I think I can keep these settings for 1024 shared buffers. Or not? Help


----------



## donduq (Dec 13, 2012)

Despite the topic's age I think this is a very interesting question. I want to learn about this subject because FreeBSD's maturity has fully won me over. I didn't have to deal with these settings on my Linux servers although I'll admit this is only an assumption. Yes, I know of which things Assumption is the mother. :e

At any rate, I am not used to "sysadminning" these types of settings so does anyone care to shed some light on this? I'd like to know what shared memory is and what the above sysctls do (and cost). 

This subject also made me wonder: why are sysctls like these set to static values, as opposed to e.g. something in the kernel that is able to detect what the (root) user's program requires and then tweaks these values on the fly?

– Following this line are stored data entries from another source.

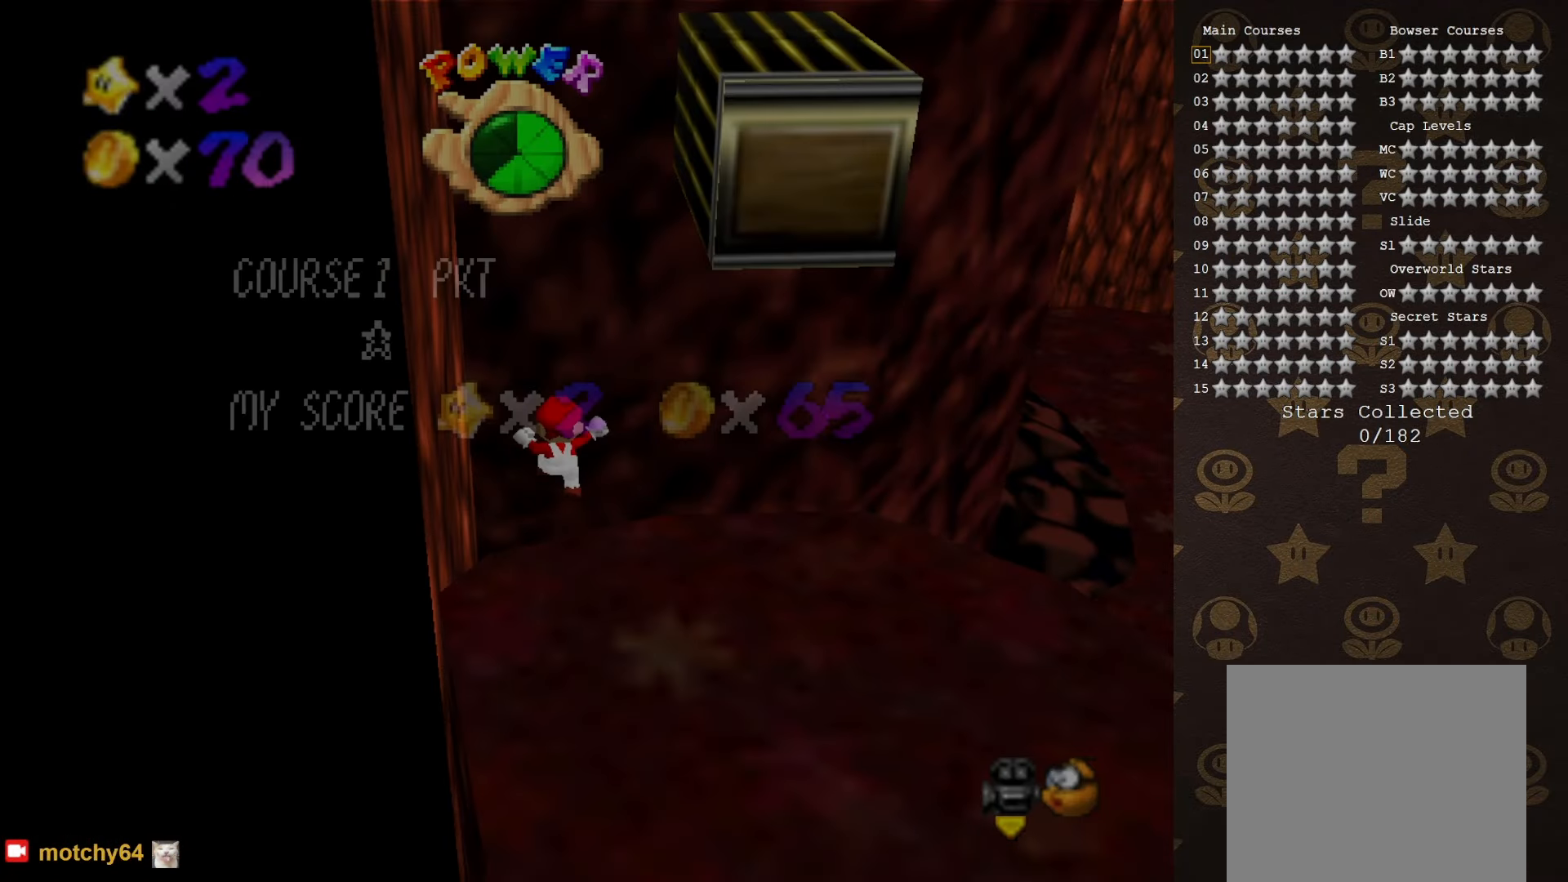
{"buttons": ["C_LEFT"], "left_stick": "up-right", "events": [[266, "START", "down"], [300, "START", "up"], [333, "left_stick", "up-right"], [416, "C_LEFT", "down"]]}
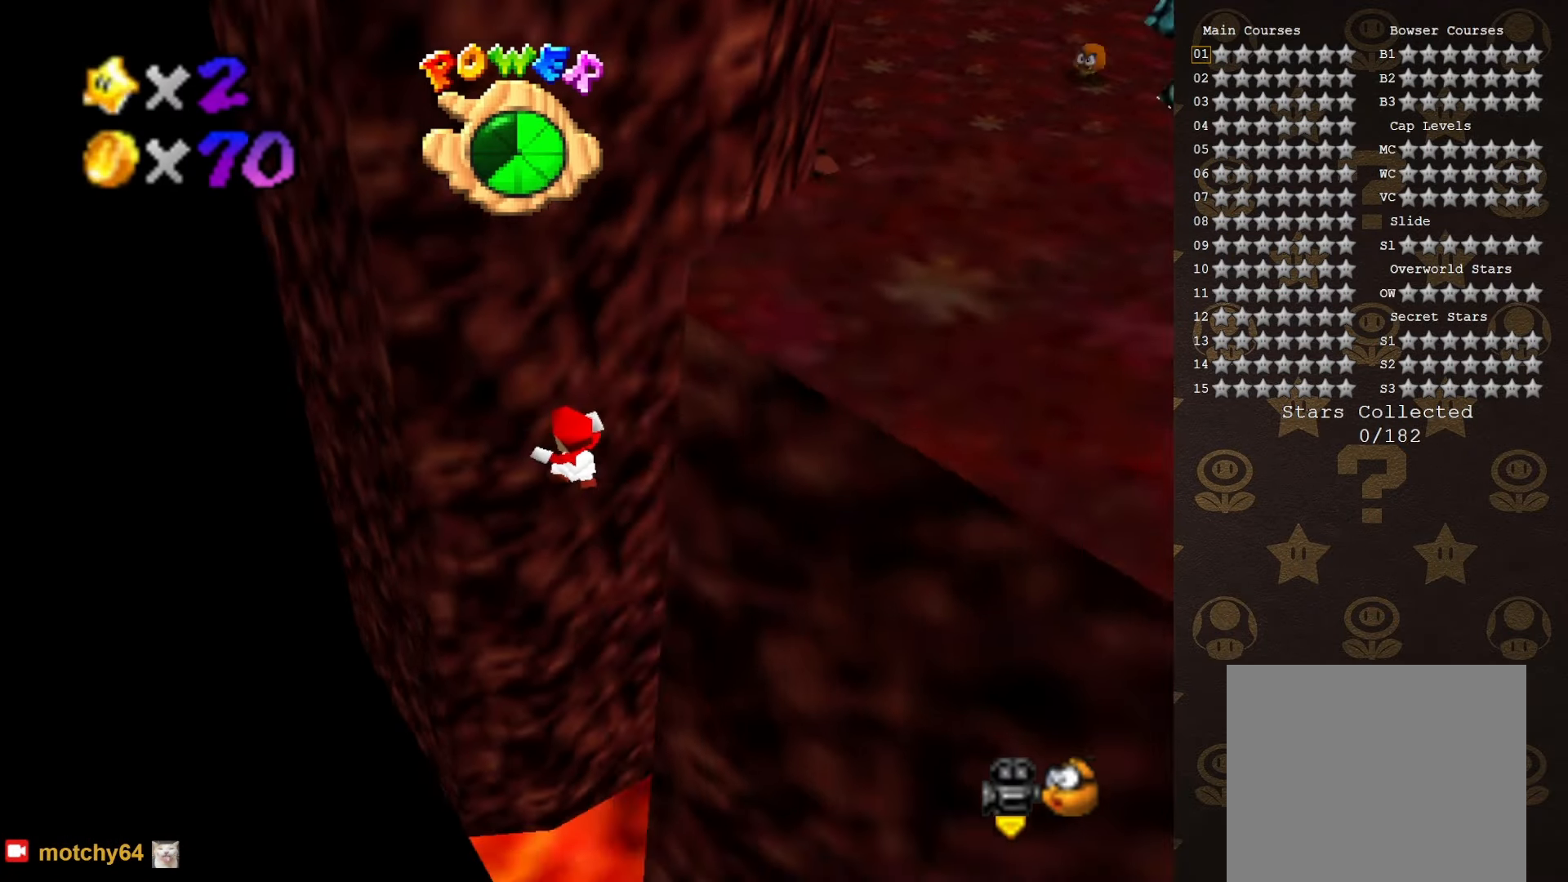
{"buttons": [], "left_stick": "up", "events": [[16, "C_LEFT", "up"], [50, "C_LEFT", "down"], [216, "left_stick", "up"], [283, "C_LEFT", "up"]]}
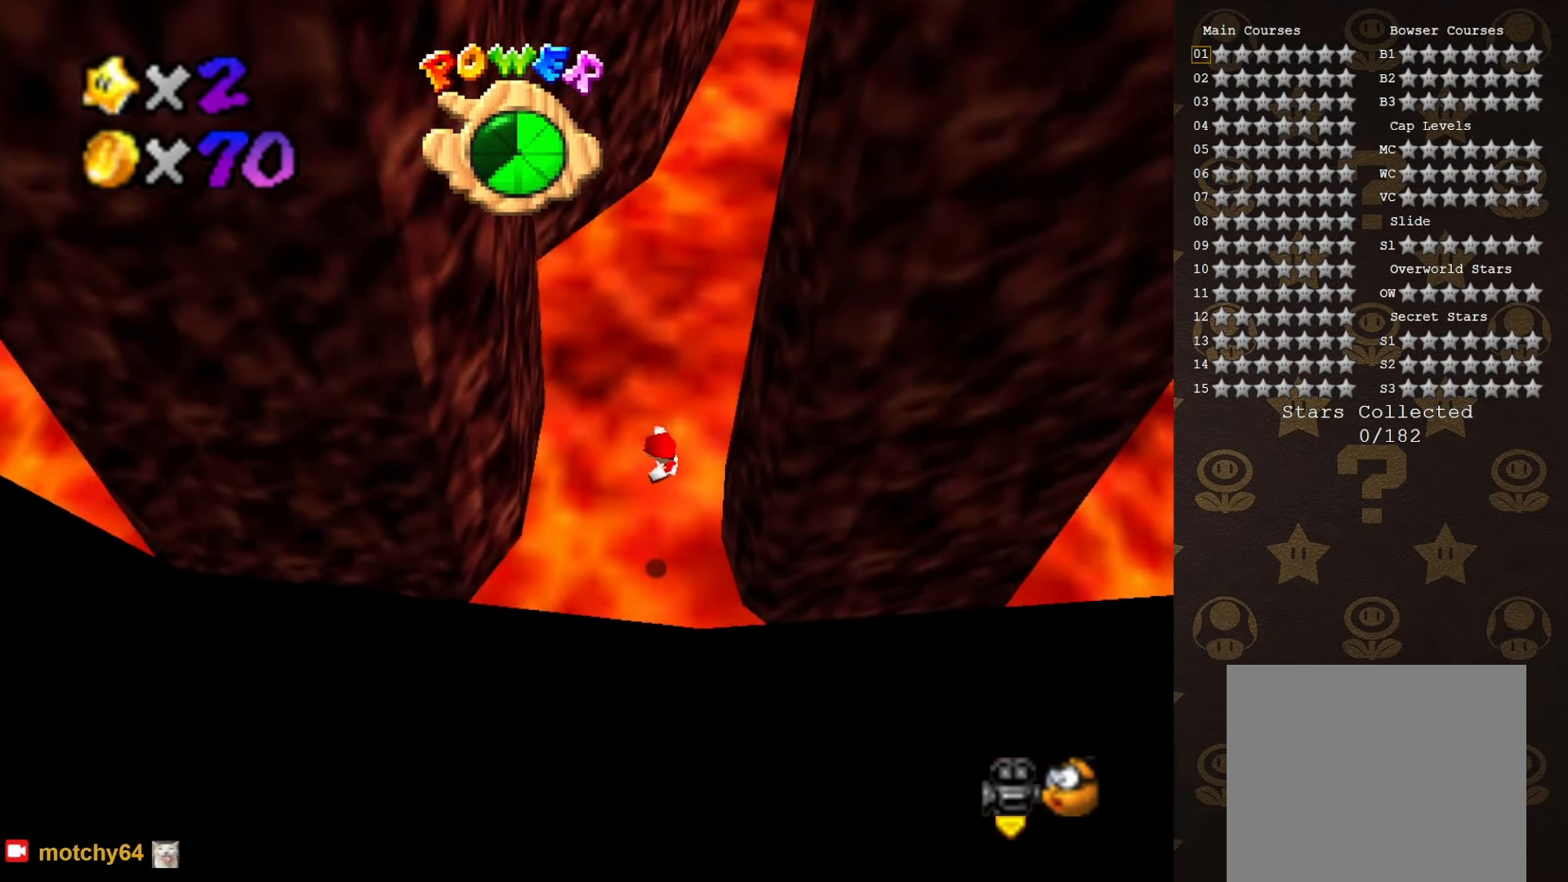
{"buttons": [], "left_stick": "up-left", "events": [[250, "left_stick", "up-left"]]}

And lastly; considering my earlier assumption I'd also like to know how Linux deals with these 'things' for lack of a better term. :stud


----------



## SirDice (Dec 13, 2012)

donduq said:
			
		

> At any rate, I am not used to "sysadminning" these types of settings so does anyone care to shed some light on this? I'd like to know what shared memory is and what the above sysctls do (and cost).


Lets see if I can keep this as simple as possible. Normally an application gets it's own "memorymap", it's a virtual map. On 32 bit operating systems this is usually 4GB. This virtual map gets 'converted' to physical memory by the MMU. Now suppose you have two separate applications that need to exchange data. They can't access each other's memory, the system (mostly the MMU) won't allow it. This is where 'shared memory' comes in. An application can request a certain amount of it and another application is able to access that shared bit. Now both applications can exchange and share data.



> This subject also made me wonder: why are sysctls like these set to static values, as opposed to e.g. something in the kernel that is able to detect what the (root) user's program requires and then tweaks these values on the fly?


A good question, unfortunately I can't answer it.



> And lastly; considering my earlier assumption I'd also like to know how Linux deals with these 'things' for lack of a better term. :stud


In a similar fashion. Linux also has "shared memory", they just implemented it differently.


----------